There are at least several ways how to make current code more SIMD-friendly:
- Work on more rays at once. I think this is called “packet ray tracing”. 4 rays at once would map nicely to SSE, 8 rays at once to AVX, and so on.
- Still work on one ray at a time, but at least change
HitWorld/HitSphere
functions to check more than one sphere at a time. This one’s easier to do right now, so let’s try that :)
Right now code to do “ray vs world” check looks like this:
HitWorld(...)
{
for (all spheres)
{
if (ray hits sphere closer)
{
remember it;
}
}
return closest;
}
conceptually, it could be changed to this, with N probably being 4 for SSE:
HitWorld(...)
{
for (chunk-of-N-spheres from all spheres)
{
if (ray hits chunk-of-N-spheres closer)
{
remember it;
}
}
return closest;
}
I’ve heard of “Structure of Arrays”, what’s that?
Before diving into doing that, let’s rearrange our data a bit. Very much like aside on the GPUs above, we probably want to split our data into “separate components”, so that instead of all spheres being an “array of structures” (AoS) style:
struct Sphere { float3 center; float radius; };
Sphere spheres[];
it would instead be a “structure of arrays” (SoA) style:
struct Spheres
{
float centerX[];
float centerY[];
float centerZ[];
float radius[];
};
this way, whenever “test ray against N spheres” code needs to fetch, say, radius of N spheres, it can just load N consecutive numbers from memory.
Let’s do just that, without doing actual SIMD for the ray-vs-spheres checking yet. Instead of a
bool HitSphere(Ray, Sphere, ...)
function,
have a int HitSpheres(Ray, SpheresSoA, ...)
one, and then bool HitWorld()
function just calls into that
(see commit).
- PC: 171 -> 184 Mray/s.
- Mac: 42.6 -> 48.1 Mray/s.
Oh wow. This isn’t even doing any explicit SIMD; just shuffling data around, but the speed increase is quite nice!
And then I noticed that the HitSpheres
function never needs to know the sphere radius (it needs only
the squared radius), so we might just as well put that into SoA data during preparation step
(commit).
PC: 184 -> 186, Mac: 48.1 -> 49.8 Mray/s.

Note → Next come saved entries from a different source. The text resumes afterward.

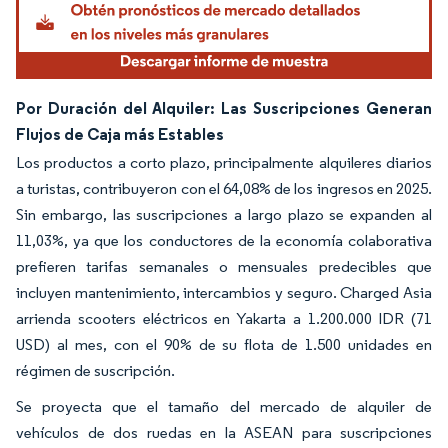
Por Duración del Alquiler: Las Suscripciones Generan
Flujos de Caja más Estables
Los productos a corto plazo, principalmente alquileres diarios
a turistas, contribuyeron con el 64,08% de los ingresos en 2025.
Sin embargo, las suscripciones a largo plazo se expanden al
11,03%, ya que los conductores de la economía colaborativa
prefieren tarifas semanales o mensuales predecibles que
incluyen mantenimiento, intercambios y seguro. Charged Asia
arrienda scooters eléctricos en Yakarta a 1.200.000 IDR (71
USD) al mes, con el 90% de su flota de 1.500 unidades en
régimen de suscripción.
Se proyecta que el tamaño del mercado de alquiler de
vehículos de dos ruedas en la ASEAN para suscripciones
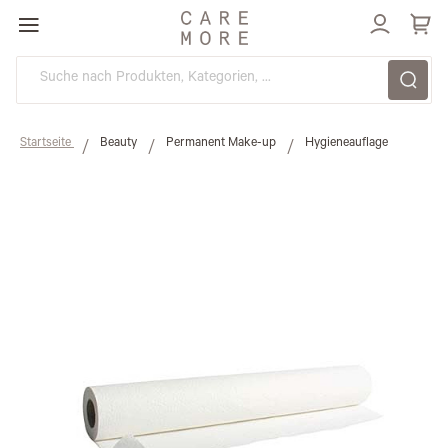
Direkt
zum
Inhalt
Startseite
Beauty
Permanent Make-up
Hygieneauflage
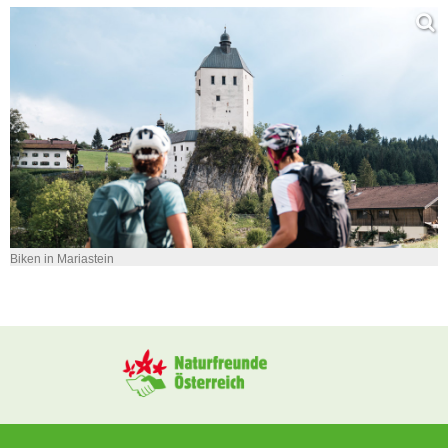
Biken in Mariastein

Not much, but nice for such an easy change.
…aaaand that’s it for today :) The above changes are in this PR,
or at 07-simd
tag.
Learnings and what’s next
Learnings:
- You likely won’t get big speedups from “just” changing your Vector3 class to use SIMD.
- Just rearranging your data (e.g. AoS -> SoA layout), without any explicit SIMD usage, can actually speed things up! We’ll see later whether it also helps with explicit SIMD.
- Play around with compiler settings! E.g.
/fp:fast
on MSVC here brought a massive speedup.
I didn’t get to the potentially interesting SIMD bits. Maybe next time
I’ll try to make HitSpheres
function use explicit SIMD intrinsics, and we’ll reflect on that. Until next time!